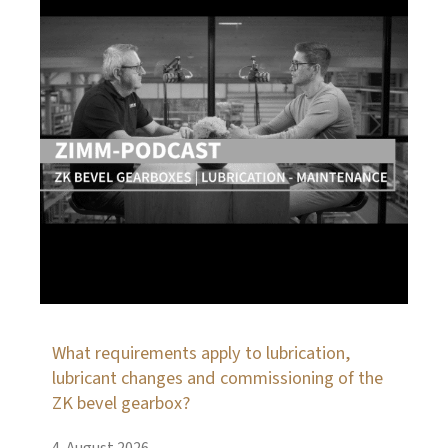
What requirements apply to lubrication,
lubricant changes and commissioning of the
ZK bevel gearbox?
4. August 2026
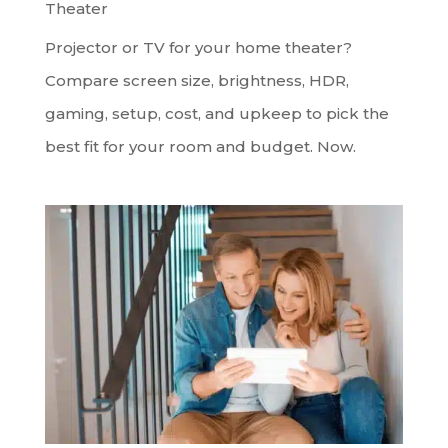
Theater
Projector or TV for your home theater?
Compare screen size, brightness, HDR,
gaming, setup, cost, and upkeep to pick the
best fit for your room and budget. Now.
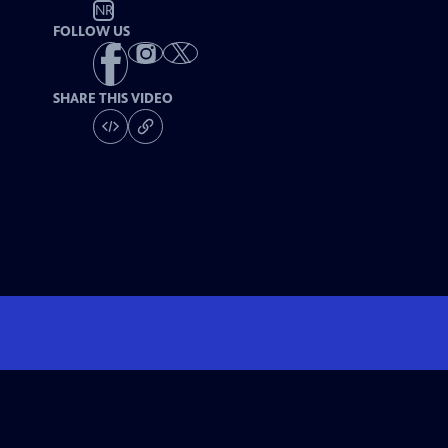
NR
FOLLOW US
SHARE THIS VIDEO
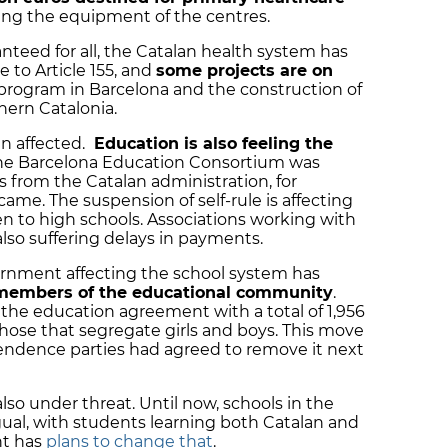
ving the equipment of the centres.
nteed for all, the Catalan health system has
e to Article 155, and
some projects are on
 program in Barcelona and the construction of
thern Catalonia.
n affected.
Education is also feeling the
The Barcelona Education Consortium was
s from the Catalan administration, for
me. The suspension of self-rule is affecting
en to high schools. Associations working with
lso suffering delays in payments.
rnment affecting the school system has
members of the educational community
.
the education agreement with a total of 1,956
those that segregate girls and boys. This move
endence parties had agreed to remove it next
also under threat. Until now, schools in the
ual, with students learning both Catalan and
t has
plans to change that
.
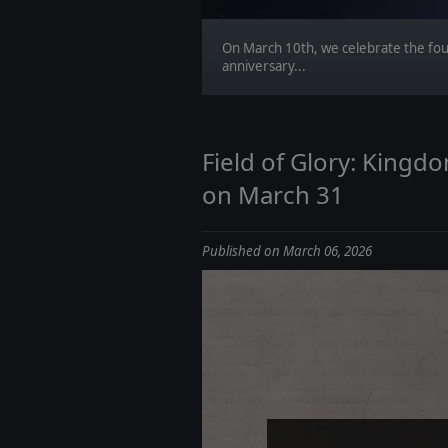
On March 10th, we celebrate the fo
anniversary...
Field of Glory: King
on March 31
Published on March 06, 2026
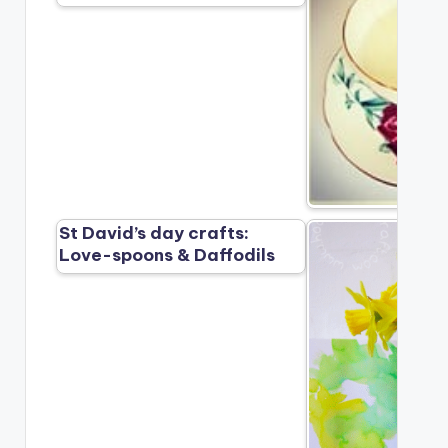
St David’s day crafts:
Love-spoons & Daffodils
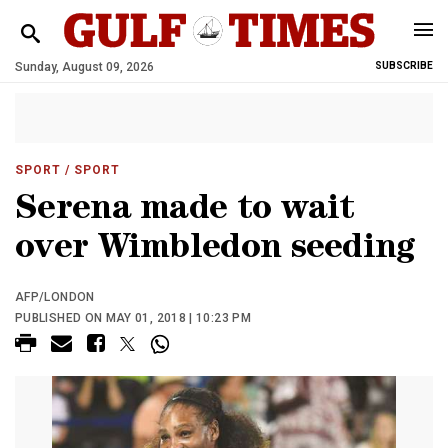
Sunday, August 09, 2026
SUBSCRIBE
SPORT
/ SPORT
Serena made to wait
over Wimbledon seeding
AFP/LONDON
PUBLISHED ON MAY 01, 2018 | 10:23 PM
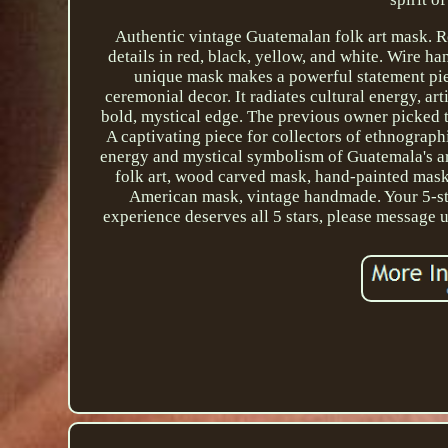
Authentic vintage Guatemalan folk art mask. R
details in red, black, yellow, and white. Wire h
unique mask makes a powerful statement piece
ceremonial decor. It radiates cultural energy, arti
bold, mystical edge. The previous owner picked t
A captivating piece for collectors of ethnograph
energy and mystical symbolism of Guatemala's a
folk art, wood carved mask, hand-painted mask,
American mask, vintage handmade. Your 5-sta
experience deserves all 5 stars, please message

————————

• _Task requirements_: Return the material from above in full, exactly as written, with the pictures omitted.

• _Answer_:
What requirements apply to lubrication,
lubricant changes and commissioning of the
ZK bevel gearbox?
4. August 2026
Theater
Projector or TV for your home theater?
Compare screen size, brightness, HDR,
gaming, setup, cost, and upkeep to pick the
best fit for your room and budget. Now.
NR
FOLLOW US
SHARE THIS VIDEO
ving the equipment of the centres.
nteed for all, the Catalan health system has
e to Article 155, and
some projects are on
 program in Barcelona and the construction of
thern Catalonia.
n affected.
Education is also feeling the
The Barcelona Education Consortium was
s from the Catalan administration, for
me. The suspension of self-rule is affecting
en to high schools. Associations working with
lso suffering delays in payments.
rnment affecting the school system has
members of the educational community
.
the education agreement with a total of 1,956
those that segregate girls and boys. This move
endence parties had agreed to remove it next
also under threat. Until now, schools in the
ual, with students learning both Catalan and
t has
plans to change that
.
On March 10th, we celebrate the fo
anniversary...
Field of Glory: King
on March 31
Published on March 06, 2026
St David’s day crafts:
Love-spoons & Daffodils
Sunday, August 09, 2026
SUBSCRIBE
SPORT
/ SPORT
Serena made to wait
over Wimbledon seeding
AFP/LONDON
PUBLISHED ON MAY 01, 2018 | 10:23 PM
Authentic vintage Guatemalan folk art mask. R
details in red, black, yellow, and white. Wire h
unique mask makes a powerful statement piece
ceremonial decor. It radiates cultural energy, arti
bold, mystical edge. The previous owner picked t
A captivating piece for collectors of ethnograph
energy and mystical symbolism of Guatemala's a
folk art, wood carved mask, hand-painted mask,
American mask, vintage handmade. Your 5-sta
experience deserves all 5 stars, please message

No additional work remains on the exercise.